Pasture and Forage Minute: Grazing Management After Wildfire, Pasture Fertility and Cross Fencing

Burned field

Pasture and Forage Minute: Grazing Management After Wildfire, Pasture Fertility and Cross Fencing

Soil Sampling Pastures

By Melissa Bartels

Are you considering skipping fertilizing your pastures or alfalfa fields this year due to the high fertilizer prices? Now might be a great time to invest in soil sampling your fields to see what you have for soil fertility in your field’s profile. 

Soil fertility is key to maintaining yield and alfalfa fields should ideally be sampled each year to check soil pH, potassium and phosphorous levels across all soil textures. If your field is sandy, eroded or highly weathered, you may want to test for sulfur as well. It is important to remember that compared to row crop ground or grass hay, nitrate-nitrogen is not a concern since alfalfa can fix atmospheric nitrogen. However, digging a few plants up and checking nodulation will provide some insight to your plant’s ability to fix nitrogen.  

To collect soil samples, you will need to collect soil cores to eight inches deep. If the field was previously sampled to only six inches stay with the historic depth for comparison. It is important to be consistent on your sampling depth because values change the deeper or shallower we go in the soil profile. You can use a file or a sharpie marker to measure eight inches on your soil probe to make constancy easier when pulling cores.  

When soil sampling, there are a few ways you can go about pulling the cores, but for alfalfa fields, sampling by soil type or representative samples for every 40 acres would be the most cost-effective choices. You will need to pull 10 to 15 random soil cores across your soil type or 40-acre area to be represented. Then mix those soil cores together in a plastic bucket. From there, take about two cups of soil and place it in a labeled bag to be sent in for analysis. Repeat this process across the field for every 40 acres or by the soil types in your field. When shipping, be sure to follow the laboratories submission instruction for proper packaging. Once you have your results you can see where you might be able to reduce fertilizer inputs this year. You can always reach out to your extension educator, fertilizer dealer or agronomist for more help.  

Grazing Management Following Wildfire

By Jerry Volesky

There have been several wildfires this spring that have affected range and pasturelands across Nebraska.

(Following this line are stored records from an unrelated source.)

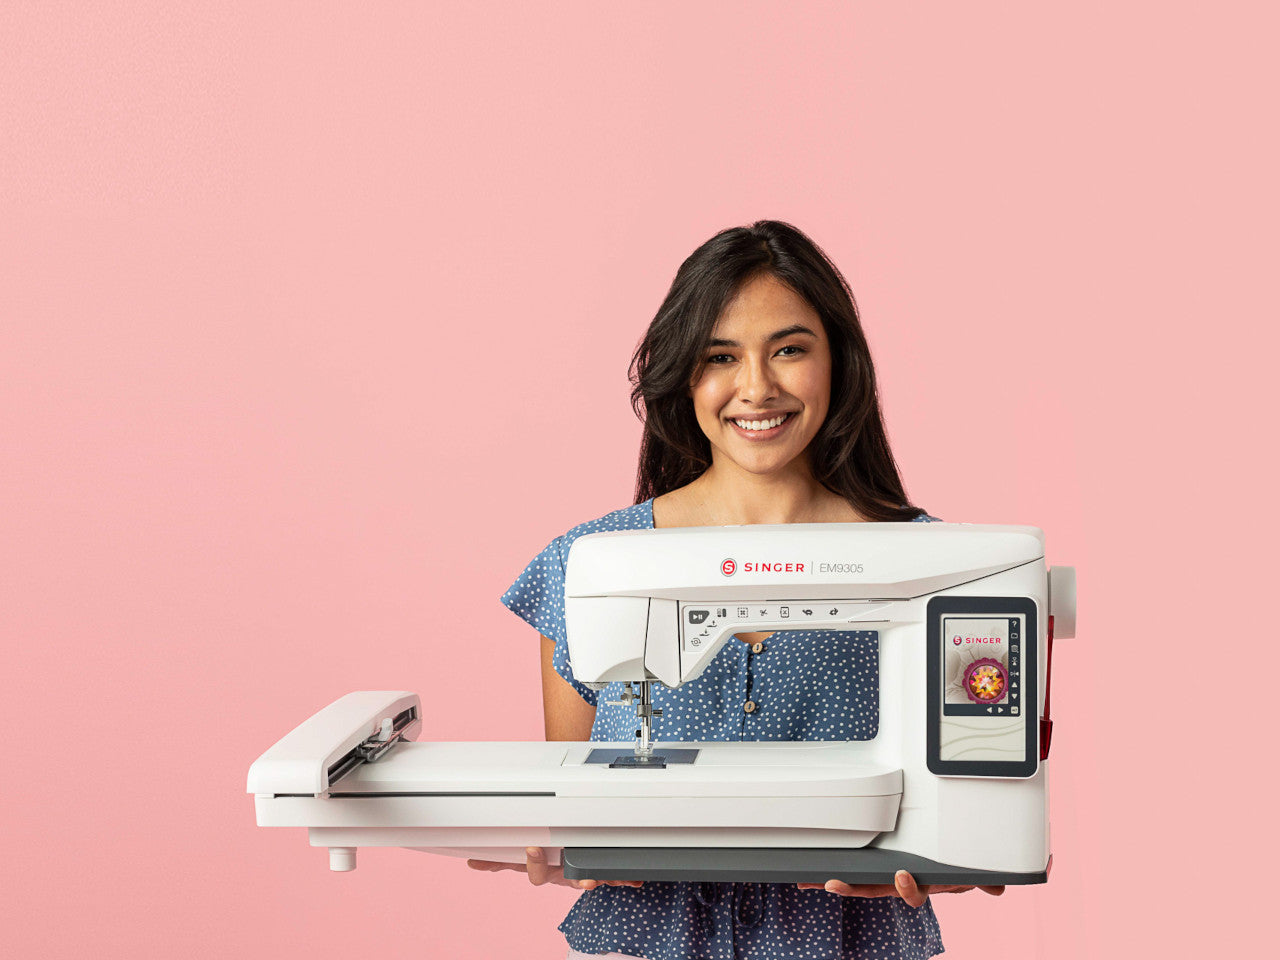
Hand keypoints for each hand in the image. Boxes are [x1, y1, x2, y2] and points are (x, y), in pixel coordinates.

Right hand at [466, 846, 644, 890]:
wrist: (576, 865)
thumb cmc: (551, 858)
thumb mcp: (524, 859)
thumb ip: (499, 861)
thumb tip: (472, 862)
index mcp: (544, 868)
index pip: (533, 870)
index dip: (533, 861)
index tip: (531, 847)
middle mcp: (562, 874)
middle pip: (563, 878)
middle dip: (568, 876)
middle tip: (573, 872)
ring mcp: (582, 875)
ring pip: (587, 879)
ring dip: (594, 880)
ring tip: (597, 880)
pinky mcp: (602, 874)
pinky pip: (614, 877)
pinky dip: (625, 878)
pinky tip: (636, 879)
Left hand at [797, 870, 1004, 906]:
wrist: (942, 866)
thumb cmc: (950, 867)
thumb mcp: (967, 874)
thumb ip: (981, 879)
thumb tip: (999, 888)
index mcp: (921, 885)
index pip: (912, 892)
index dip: (907, 887)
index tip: (902, 874)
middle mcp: (899, 884)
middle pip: (874, 889)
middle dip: (853, 887)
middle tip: (832, 883)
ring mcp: (884, 877)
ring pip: (859, 882)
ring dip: (838, 883)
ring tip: (816, 880)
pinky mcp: (874, 868)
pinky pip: (853, 872)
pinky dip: (836, 875)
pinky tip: (810, 876)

Although the immediate aftermath of a fast-moving fire can look quite devastating, most of our perennial pasture grasses will recover with adequate moisture.

One of the key impacts of a wildfire is the loss of plant residue and litter that protects the soil surface. This residue is important for reducing wind and water erosion and the loss of soil moisture. Some of the wildfire areas had significant winds during and after the fire. This likely led to some scouring erosion around the plants. At the time of the fire, many cool-season grasses had started their initial spring growth or green up. They will be set back a little but will recover.  

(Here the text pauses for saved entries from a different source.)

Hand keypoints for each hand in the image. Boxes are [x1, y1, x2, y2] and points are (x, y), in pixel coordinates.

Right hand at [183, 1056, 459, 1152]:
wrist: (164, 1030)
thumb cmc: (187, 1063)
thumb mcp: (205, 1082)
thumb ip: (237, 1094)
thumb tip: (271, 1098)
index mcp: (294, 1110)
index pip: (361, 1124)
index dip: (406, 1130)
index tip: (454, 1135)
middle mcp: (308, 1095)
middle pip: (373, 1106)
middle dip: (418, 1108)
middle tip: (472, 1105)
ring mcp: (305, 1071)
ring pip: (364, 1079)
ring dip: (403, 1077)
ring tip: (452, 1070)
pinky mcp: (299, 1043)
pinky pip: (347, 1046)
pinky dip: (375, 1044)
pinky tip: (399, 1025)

An important grazing management recommendation following a wildfire is to delay turnout, possibly as long as one month. This is both for fire recovery and drought potential. This will allow the grass plants to maximize growth given the current soil moisture conditions and result in greater season-long production.

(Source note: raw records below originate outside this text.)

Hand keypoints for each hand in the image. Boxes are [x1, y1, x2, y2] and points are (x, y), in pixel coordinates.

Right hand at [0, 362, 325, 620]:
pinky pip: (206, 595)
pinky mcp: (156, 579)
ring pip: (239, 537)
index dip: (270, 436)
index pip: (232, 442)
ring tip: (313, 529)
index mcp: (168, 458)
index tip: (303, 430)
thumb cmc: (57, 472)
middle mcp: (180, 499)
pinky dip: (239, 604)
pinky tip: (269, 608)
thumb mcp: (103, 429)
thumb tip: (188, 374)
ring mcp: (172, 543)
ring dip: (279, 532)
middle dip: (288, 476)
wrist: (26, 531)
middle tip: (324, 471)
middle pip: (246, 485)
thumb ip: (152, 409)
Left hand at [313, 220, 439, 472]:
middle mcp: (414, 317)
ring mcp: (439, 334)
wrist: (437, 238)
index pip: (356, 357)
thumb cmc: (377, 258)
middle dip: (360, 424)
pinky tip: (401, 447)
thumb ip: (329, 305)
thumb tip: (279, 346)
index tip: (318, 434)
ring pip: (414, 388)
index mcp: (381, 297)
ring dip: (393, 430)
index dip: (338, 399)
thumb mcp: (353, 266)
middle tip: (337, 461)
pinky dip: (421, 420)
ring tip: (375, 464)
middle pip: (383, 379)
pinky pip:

Secondly, stocking rates should be reduced with the objective of leaving adequate residue, which will become litter on the ground. This is to replace what was lost in the fire. Rainfall in May and June will be most critical and should be the guiding factor affecting any of the above management decisions.

It is not uncommon to see a greater number of annual weeds show up in a pasture after a fire. While this may look concerning, these weeds can actually be useful and have some forage value or will turn into residue and cover at the end of the season. There numbers will decline the following year.

A byproduct of a wildfire are areas that were disked for a fire break. Ideally, these areas should be reseeded using the same grass species found in the rest of the pasture. If this cannot be done within the next few weeks, a summer annual forage crop could be planted as a cover, and then plan for reseeding the perennial grasses next spring.

Temporary Cross Fencing

By Ben Beckman

As we move through spring, you may think it’s time to put away your electric fence from grazing crop residue this winter. Don’t do it just yet. It can be a useful tool to stretch your pasture this summer.

Electric fence is the easiest and cheapest way to increase utilization in summer pastures. Dividing pastures with an electric cross fence encourages cattle to graze pastures more completely. By increasing uniform consumption across a pasture, grazing time in the pasture can be extended, resulting in a longer recovery period following grazing. This time off allows plants to regrow and can improve their health and vigor. With high pasture rent and rumors of a hot, dry summer, stretching grass a bit early may pay off in the long run.

Temporary electric fence won’t replace the role permanent fencing options like traditional barbed wire and high-tensile electric fencing systems still hold. However, the low cost and easily moveable nature of temporary fence make it invaluable for a cross fencing tool. This is especially true if you already have electric fencing your animal’s respect. Being able to change paddock size on the go is a benefit permanent fence installations don’t provide. Additionally, using fencing equipment you already have provides an inexpensive opportunity to experiment with where you might eventually place a more permanent cross fence.

The electric fence that keeps your cows on stalks during winter can give you this inexpensive opportunity to try some cross fencing where you have been reluctant to try it before. More grass might be the result.